Disaccharidase deficiency
Update:
New references to the evolutionary significance of genetic variation in human intestinal lactase expression and its biological significance.
More explicit guidance on the management of the carbohydrate intolerance syndrome.
Disaccharidases occur in the microvilli of the small intestine and are required for the complete assimilation of nearly all carbohydrate present in food and drinks, apart from free glucose and fructose. The enzymes cleave disaccharides such as sucrose, maltose, and lactose, as well as dextrins derived from starch, into their component monosaccharides, and their activity is reduced in hereditary conditions or in generalized intestinal diseases.
Disaccharidase deficiency causes carbohydrate intolerance induced by bacterial fermentation of undigested sugars which are delivered to the colon. Abdominal symptoms (e.g. nausea, bloating, distension, colicky pain, watery diarrhoea) are usually noticed within an hour of the ingestion of foods containing the offending sugars.
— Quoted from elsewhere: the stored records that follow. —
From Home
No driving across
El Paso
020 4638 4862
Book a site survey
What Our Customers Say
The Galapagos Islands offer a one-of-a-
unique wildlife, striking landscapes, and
By far the most common cause of disaccharidase deficiency is lactose intolerance. During infancy, when milk is the principal food, lactase activity is high, but in most humans it declines after weaning and remains low (lactase nonpersistence), with such individuals having a low capacity to breakdown lactose. By contrast, in other healthy subjects a mendelian dominant trait maintains high intestinal lactase expression throughout life (lactase persistence); such individuals can tolerate and digest large quantities (loading doses >50 g). The global distribution of lactase activity in adult populations is subject to wide variation: nonpersistence of lactase expression predominates in nearly every population in East Asia, whereas in those of northern and central European origin, and in Afro-Arabian nomads who have developed or maintained pastoralist dairy cultures, lifelong intestinal lactase expression is sustained.
Intestinal lactase phenotypes can be identified by assay of mucosal biopsy samples or appropriate sugar-tolerance tests, as can other (much rarer) genetically determined disaccharidase variants. Disaccharide intolerance is readily treated by institution of a strict exclusion diet; enzymatic supplementation may benefit patients with severe enzymatic deficiency.